4 Elspeth, Knight-Errant
Far and away the best planeswalker in the format, Elspeth, Knight-Errant is a perfect fit for G/W Tokens. It makes tokens, puts Knight of the Reliquary in the air, is broken in combination with an active Master of the Wild Hunt, survives Blightning, and completely changes the way your opponent plays the game. Your opponent will go to extreme measures to kill Elspeth, Knight-Errant because he/she has to. It’s just that simple. If they don’t kill Elspeth, Knight-Errant, it will kill them. And if they do kill Elspeth, Knight-Errant, you probably just saved yourself at least six points of damage. What more could you ask for?

3 Eldrazi Monument
The card G/W Tokens was based on, Eldrazi Monument ends the game on the spot if it resolves. This is the card that makes the Jund matchup favorable. This is the card that makes the control matchup favorable. This is the card that makes the Nissa’s Monument matchup favorable. It is mediocre against Boros, but with the right draw, there is no way they are beating Eldrazi Monument. It is a card unlike any other, and it dominates a game state in a way we have not seen for a long time. It leaves your opponent helpless. I hope you draw it a lot.

4 Forest
Gotta cast those Green cards somehow.

4 Plains
Gotta cast those White cards somehow.

4 Graypelt Refuge
The color requirements of G/W Tokens is odd because it is a two-color deck, but you need to cast a double White or double Green spell on turn 4 and a triple White spell on turn 5. With that in mind, Sunpetal Grove simply was not enough mana fixing. Graypelt Refuge is admittedly a little slow, but the color fixing is invaluable, and the life gain can be relevant against Boros.

4 Marsh Flats
Emeria Angel and Knight of the Reliquary thank you very much.

4 Sunpetal Grove
I am playing Green and White, aren’t I?

4 Verdant Catacombs
Emeria Angel and Knight of the Reliquary thank you very much.

ENTRIES PROVIDED:
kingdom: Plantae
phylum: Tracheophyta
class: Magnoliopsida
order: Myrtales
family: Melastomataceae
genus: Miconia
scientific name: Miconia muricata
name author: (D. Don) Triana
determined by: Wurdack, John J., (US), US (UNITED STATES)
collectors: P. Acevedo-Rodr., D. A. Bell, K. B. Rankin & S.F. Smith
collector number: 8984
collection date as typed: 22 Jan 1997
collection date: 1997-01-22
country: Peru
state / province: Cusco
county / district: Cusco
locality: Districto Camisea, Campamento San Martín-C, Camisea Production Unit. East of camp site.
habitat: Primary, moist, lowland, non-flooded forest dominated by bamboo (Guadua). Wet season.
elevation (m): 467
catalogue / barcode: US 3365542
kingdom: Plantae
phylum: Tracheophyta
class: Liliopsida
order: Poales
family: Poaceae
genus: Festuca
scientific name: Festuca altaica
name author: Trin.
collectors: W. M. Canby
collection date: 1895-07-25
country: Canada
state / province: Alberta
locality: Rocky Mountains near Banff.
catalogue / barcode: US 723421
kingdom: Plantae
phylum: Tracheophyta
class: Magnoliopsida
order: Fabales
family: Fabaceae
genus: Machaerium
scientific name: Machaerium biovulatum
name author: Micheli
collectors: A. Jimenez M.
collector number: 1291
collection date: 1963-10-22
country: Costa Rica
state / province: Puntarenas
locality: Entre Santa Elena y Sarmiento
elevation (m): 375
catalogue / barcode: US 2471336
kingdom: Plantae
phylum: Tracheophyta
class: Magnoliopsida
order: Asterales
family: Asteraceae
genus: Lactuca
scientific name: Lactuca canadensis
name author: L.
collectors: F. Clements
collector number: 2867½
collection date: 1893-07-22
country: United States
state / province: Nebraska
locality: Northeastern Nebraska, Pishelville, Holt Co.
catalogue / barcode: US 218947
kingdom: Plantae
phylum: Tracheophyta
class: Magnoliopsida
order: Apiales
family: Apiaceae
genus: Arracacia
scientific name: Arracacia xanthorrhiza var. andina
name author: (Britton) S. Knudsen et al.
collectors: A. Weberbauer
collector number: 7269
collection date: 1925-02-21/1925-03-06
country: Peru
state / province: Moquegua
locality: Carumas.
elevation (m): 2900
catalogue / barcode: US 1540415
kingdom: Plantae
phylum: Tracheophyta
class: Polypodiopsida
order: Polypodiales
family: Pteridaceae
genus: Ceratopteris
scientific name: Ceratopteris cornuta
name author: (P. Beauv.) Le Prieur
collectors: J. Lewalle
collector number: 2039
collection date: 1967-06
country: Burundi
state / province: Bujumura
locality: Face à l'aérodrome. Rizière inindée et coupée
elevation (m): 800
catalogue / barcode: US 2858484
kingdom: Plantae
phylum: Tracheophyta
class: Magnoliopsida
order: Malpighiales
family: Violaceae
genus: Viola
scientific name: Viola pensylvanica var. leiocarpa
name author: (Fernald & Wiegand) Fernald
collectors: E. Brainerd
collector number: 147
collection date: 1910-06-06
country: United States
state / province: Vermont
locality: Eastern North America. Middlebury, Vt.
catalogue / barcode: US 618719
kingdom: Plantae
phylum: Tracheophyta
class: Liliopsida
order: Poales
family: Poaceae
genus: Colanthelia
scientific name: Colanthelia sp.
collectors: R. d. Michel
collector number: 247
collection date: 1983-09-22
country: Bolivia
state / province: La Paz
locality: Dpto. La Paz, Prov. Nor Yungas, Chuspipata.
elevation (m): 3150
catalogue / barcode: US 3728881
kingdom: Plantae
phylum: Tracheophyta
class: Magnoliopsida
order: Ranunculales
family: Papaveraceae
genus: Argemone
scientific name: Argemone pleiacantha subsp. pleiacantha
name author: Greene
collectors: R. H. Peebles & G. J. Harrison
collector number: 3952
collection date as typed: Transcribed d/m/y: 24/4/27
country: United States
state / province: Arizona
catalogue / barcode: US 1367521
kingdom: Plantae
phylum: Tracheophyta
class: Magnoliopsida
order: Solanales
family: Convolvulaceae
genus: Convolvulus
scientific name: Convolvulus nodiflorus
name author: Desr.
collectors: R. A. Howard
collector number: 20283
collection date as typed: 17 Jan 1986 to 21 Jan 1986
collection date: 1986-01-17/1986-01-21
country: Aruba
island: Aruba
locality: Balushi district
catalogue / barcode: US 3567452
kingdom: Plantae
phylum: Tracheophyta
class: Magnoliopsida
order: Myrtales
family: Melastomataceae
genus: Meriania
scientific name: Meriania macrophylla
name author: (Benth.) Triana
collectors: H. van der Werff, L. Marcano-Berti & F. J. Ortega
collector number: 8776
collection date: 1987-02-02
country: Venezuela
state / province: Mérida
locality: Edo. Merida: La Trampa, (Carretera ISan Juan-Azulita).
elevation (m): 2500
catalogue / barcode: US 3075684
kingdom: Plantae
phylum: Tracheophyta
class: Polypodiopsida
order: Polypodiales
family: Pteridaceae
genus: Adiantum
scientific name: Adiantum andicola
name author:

DIRECTIVES:
• 1. Reproduce the deck notes from "4 Elspeth, Knight-Errant" to "you ask for?".
• 2. Name each card that heads an entry in the deck notes, along with its listed number of copies.
The material comes from a separate source that has no connection to the deck notes.

ANSWERS FOR THE TASKS:
• 1.
4 Elspeth, Knight-Errant
Far and away the best planeswalker in the format, Elspeth, Knight-Errant is a perfect fit for G/W Tokens. It makes tokens, puts Knight of the Reliquary in the air, is broken in combination with an active Master of the Wild Hunt, survives Blightning, and completely changes the way your opponent plays the game. Your opponent will go to extreme measures to kill Elspeth, Knight-Errant because he/she has to. It’s just that simple. If they don’t kill Elspeth, Knight-Errant, it will kill them. And if they do kill Elspeth, Knight-Errant, you probably just saved yourself at least six points of damage. What more could you ask for?

• 2.
Elspeth, Knight-Errant: 4
Eldrazi Monument: 3
Forest: 4
Plains: 4
Graypelt Refuge: 4
Marsh Flats: 4
Sunpetal Grove: 4
Verdant Catacombs: 4